Dismissing resistance as "fear of change" is lazy analysis. People resist because the change threatens something real — authority, identity, income, relationships. Name the real thing.
| Excuse | Response |
|---|---|
| "They're just afraid of change" | What specifically are they afraid of losing? Name it. |
| "We'll deal with the politics later" | Politics dealt with later means politics dealt with in crisis mode. Map them now. |
| "Leadership will just mandate it" | Mandated change produces compliance, not adoption. Compliance breaks under pressure. |
| "The technology speaks for itself" | Technology never speaks for itself. People hear "you're being replaced" unless you give them something better to hear. |
| "We don't have time for a phased rollout" | You don't have time for the rollout to fail.
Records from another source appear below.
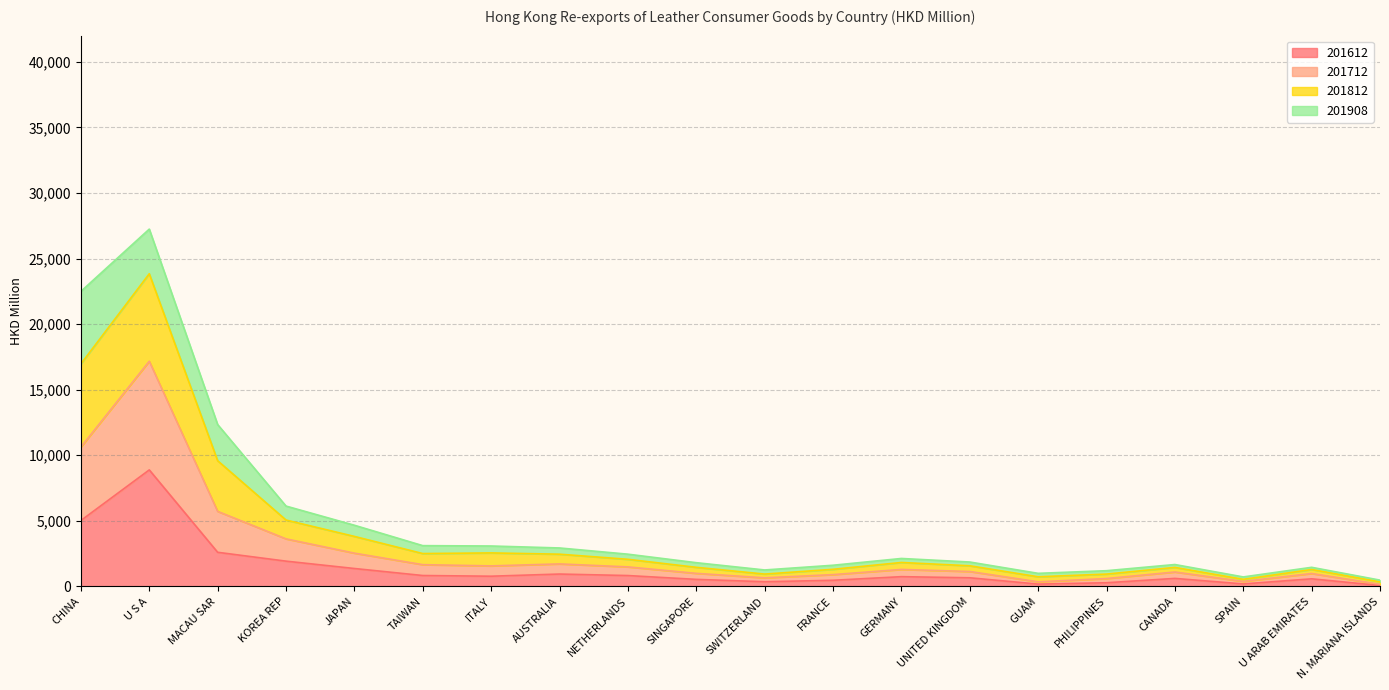

What is the approximate value of 201712 at N. MARIANA ISLANDS?

347.2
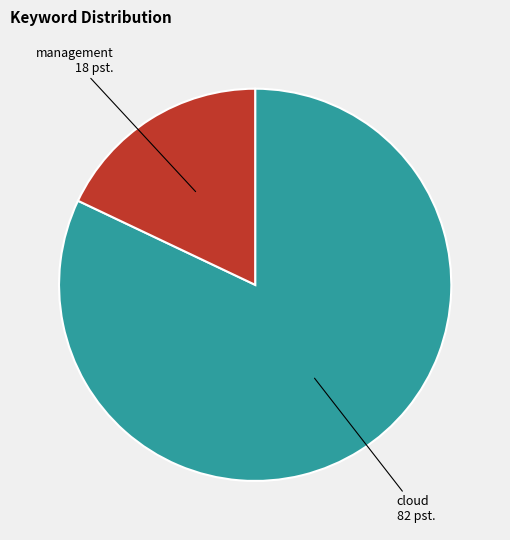

Is there a majority slice in this chart?

Yes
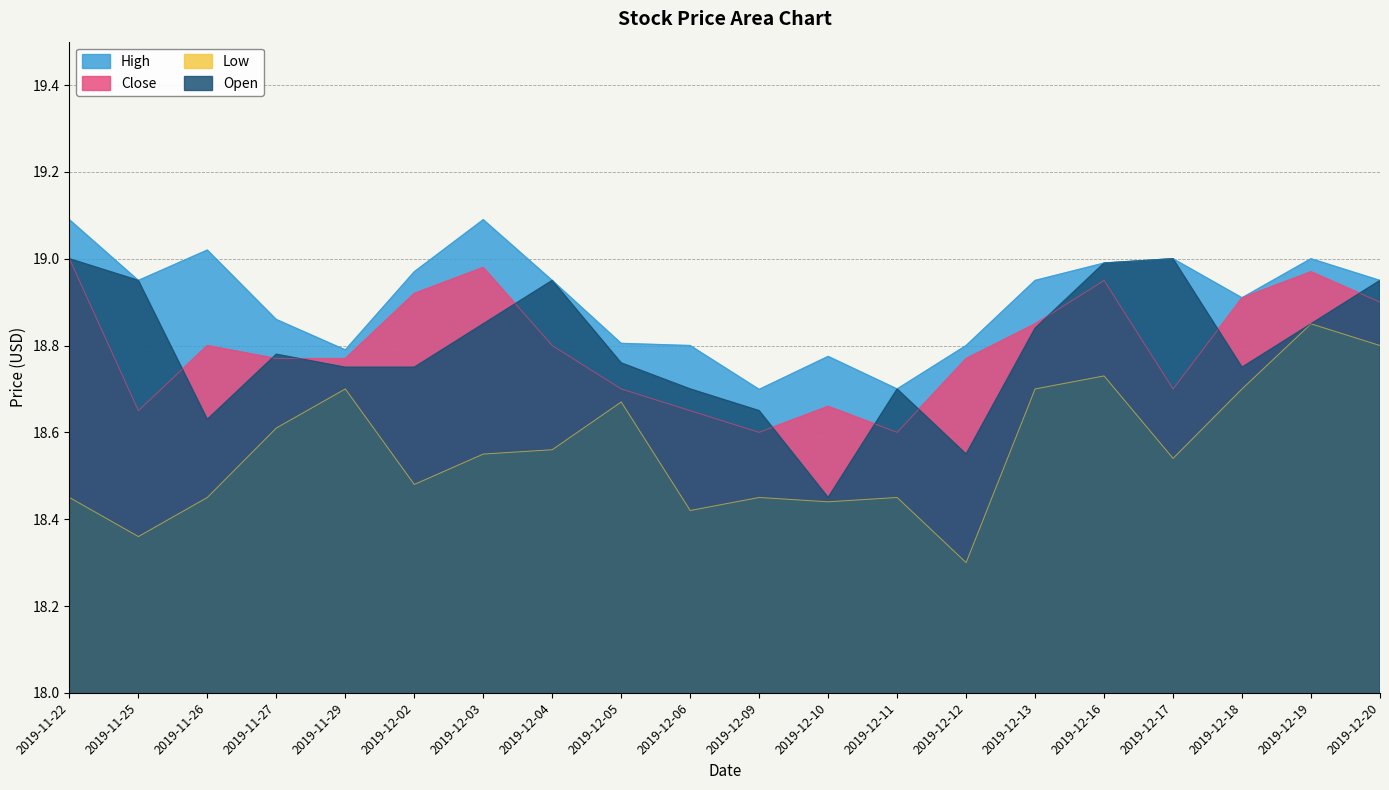

Which has a higher value, 2019-12-10 or 2019-12-20?

2019-12-20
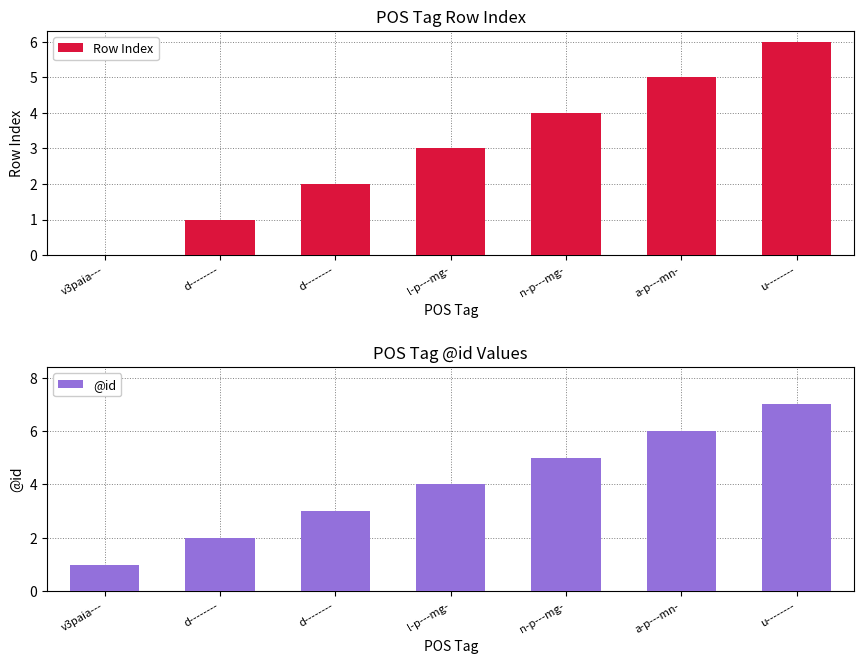

True or false: @id has a value of 3 at d--------.

True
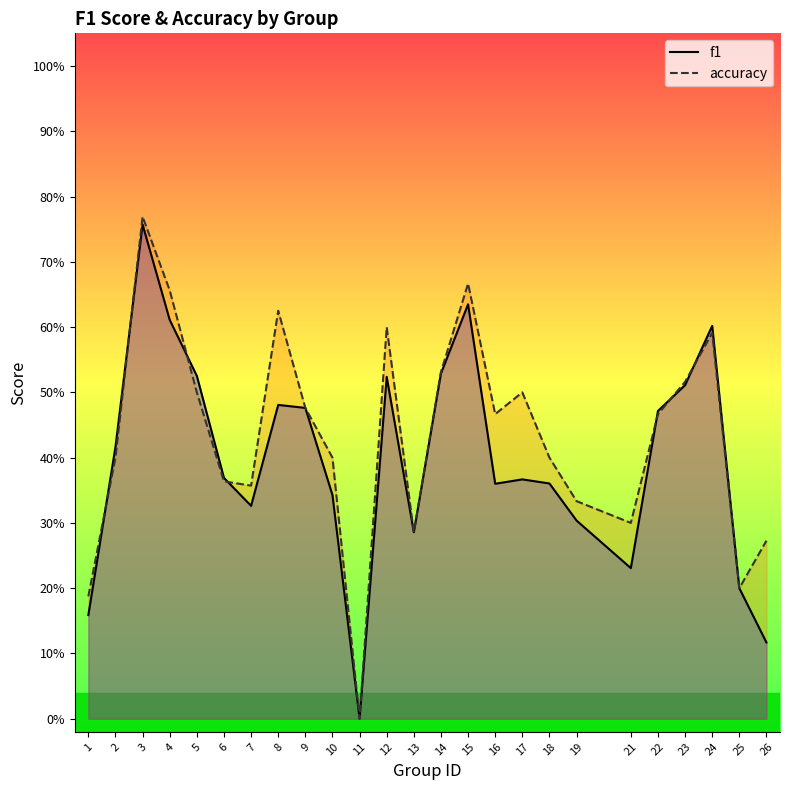

Reading left to right, list all the values displayed in this chart.

f1: 0.2	0.4	0.8	0.6	0.5	0.4	0.3	0.5	0.5	0.3	0.0	0.5	0.3	0.5	0.6	0.4	0.4	0.4	0.3	0.2	0.5	0.5	0.6	0.2	0.1
accuracy: 0.2	0.4	0.8	0.7	0.5	0.4	0.4	0.6	0.5	0.4	0.0	0.6	0.3	0.5	0.7	0.5	0.5	0.4	0.3	0.3	0.5	0.5	0.6	0.2	0.3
Phases prevent failure. |
| Missing | Fallback |
|---|---|
| No audit | Proceed — ask user to describe the change and stakeholders directly |
| Bash unavailable | Skip artifact check, gather stakeholder information verbally |
| User can only name roles, not people | Work with role-based analysis — less precise but still valuable |
| User can't identify allies | Look for the "complainers" — people frustrated with current processes are natural allies |
| Incentive changes are impossible | Document the limitation. Acknowledge the transformation will be harder. Proceed with reframe strategies only. |
This skill is typically invoked:
role-value-mapper or quality-gate-designer flag high-resistance transitionsReads: audit (optional — for stakeholder context from coordination findings).
Writes: political-map-{datetime}.md (includes hours+minutes to prevent same-day overwrites).